4. Originally Posted by robeuler
It always seems so clear after you put it like that.

Here is the last one I am struggling with, if you have the patience.

Let G be a finite group {g1,g2,...,gn} and assume R is a commutative ring. If r is any element of the augmentation ideal of RG then r(g1+g2+...+gn)=0.

The hint is to use the fact that the augmentation ideal in group rings is generated by {g-1|g in G}.
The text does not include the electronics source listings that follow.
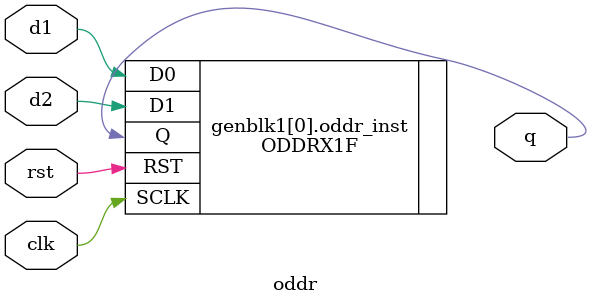
<source format=sv>
module oddr #(
  parameter INPUT_WIDTH = 1
  )(
    input wire rst,
  input wire clk,
  input wire [INPUT_WIDTH - 1 : 0] d1,
  input wire [INPUT_WIDTH - 1: 0 ] d2,
  output wire [INPUT_WIDTH - 1 : 0] q
  );
`ifdef SYNTHESIS
genvar i;
generate
  for (i = 0; i < INPUT_WIDTH; i = i + 1) begin
    ODDRX1F oddr_inst(.SCLK(clk), .RST(rst), .D0(d1[i]), .D1(d2[i]), .Q(q[i]));
  end
endgenerate
`else
  reg [INPUT_WIDTH - 1: 0] d_reg_1 = '0;
  reg [INPUT_WIDTH - 1: 0] d_reg_2 = '0;

  reg [INPUT_WIDTH - 1 : 0] q_reg = '0;
  always @(negedge clk) begin
    d_reg_1 <= d1;
    d_reg_2 <= d2;
  end
/* verilator lint_off MULTIDRIVEN */
  always @(posedge clk) begin
    q_reg <= d_reg_1;
  end
  always @(negedge clk) begin
    q_reg <= d_reg_2;
  end
  assign q = q_reg;
/* verilator lint_on MULTIDRIVEN */
`endif
endmodule

</source>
I tried to look at the augmentation map directly, but i can't figure out a general case regarding any element of the augmentation ideal. It doesn't help that my notion of the group ring is weak... but that is slowly improving.

thanks again
this is a nice, although quite easy, problem! first we need a simple lemma:

Lemma: let $\displaystyle G=\{g_1, \cdots , g_n \}$ be a group, R a commutative ring, and $\displaystyle r=\sum_{i=1}^nr_ig_i \in RG.$ suppose that $\displaystyle \sum_{i=1}^n r_i = 0.$ then $\displaystyle r\sum_{i=1}^n g_i=0.$

Proof: clearly for any $\displaystyle 1 \leq k \leq n$ we have: $\displaystyle G=\{g_1, \cdots , g_n \}=\{g_kg_1, \cdots , g_kg_n \}.$ thus: $\displaystyle r\sum_{i=1}^n g_i=(\sum_{i=1}^n r_ig_i)(\sum_{i=1}^n g_i)=\sum_{k=1}^n r_k\sum_{i=1}^n g_kg_i=\sum_{i=1}^n(\sum_{k=1}^nr_k)g_i = 0. \ \ \Box$

now let $\displaystyle g_1=1_G$ and $\displaystyle r \in RG$ be in the augmentation ideal. then $\displaystyle r=\sum_{i=2}^nr_i(g_i - 1)=(-r_2-r_3 - \cdots - r_n)g_1 + r_2g_2 + \cdots r_ng_n.$ thus $\displaystyle r\sum_{i=1}^n g_i=0,$ by the Lemma. Q.E.D.

5. Thanks again!

I should have mentioned, I actually proved the lemma in part a of the exercise.

And it is a nice problem I agree. Dummit and Foote has a very nice collection of problems and examples.